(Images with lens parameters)
________________
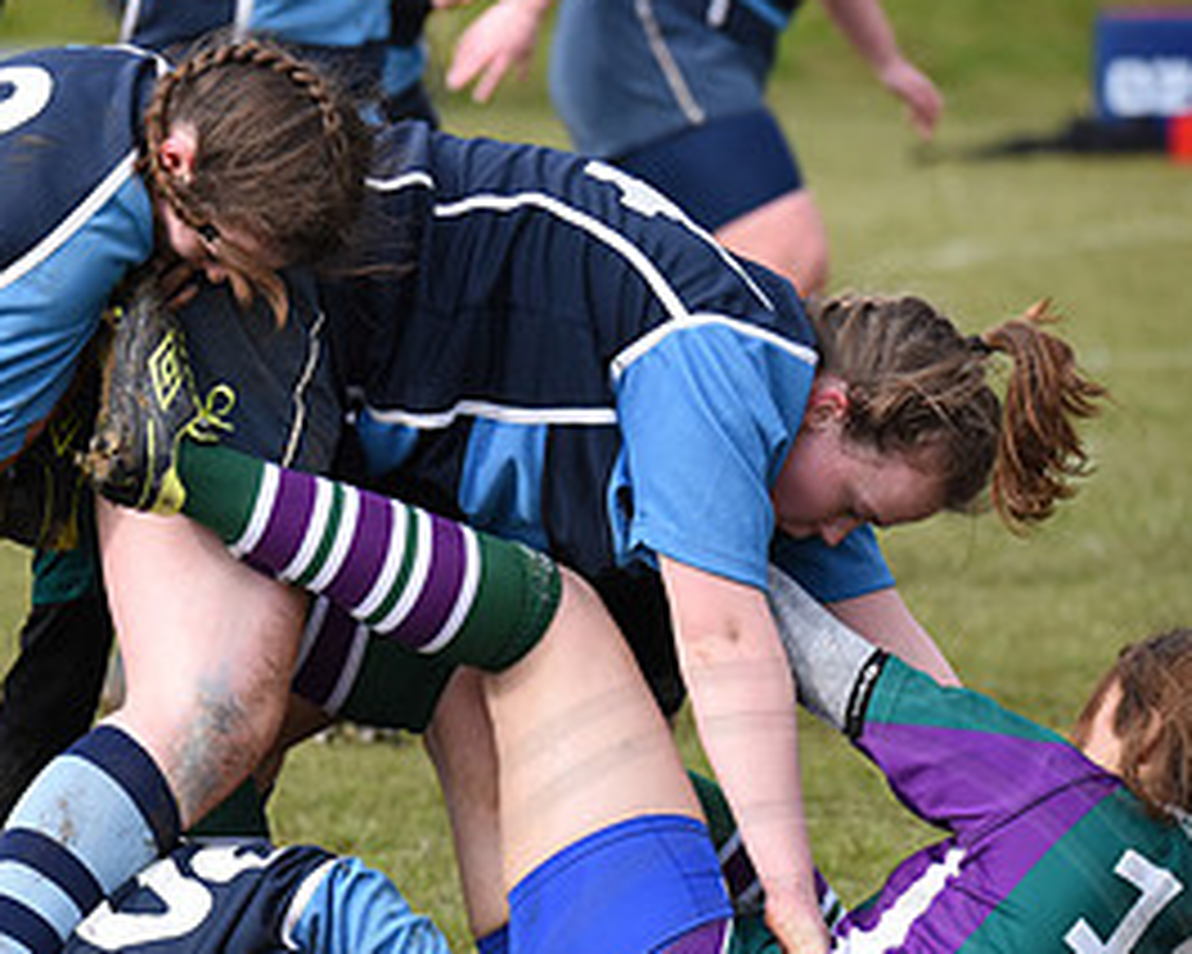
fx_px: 23919
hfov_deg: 2.9
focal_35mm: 678
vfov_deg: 2.3
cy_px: 736
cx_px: -31
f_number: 9
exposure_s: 1/1250
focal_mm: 330
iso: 2000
________________
A verbatim copy of the data, free of pictures, is the expected answer.

fx_px: 23919
hfov_deg: 2.9
focal_35mm: 678
vfov_deg: 2.3
cy_px: 736
cx_px: -31
f_number: 9
exposure_s: 1/1250
focal_mm: 330
iso: 2000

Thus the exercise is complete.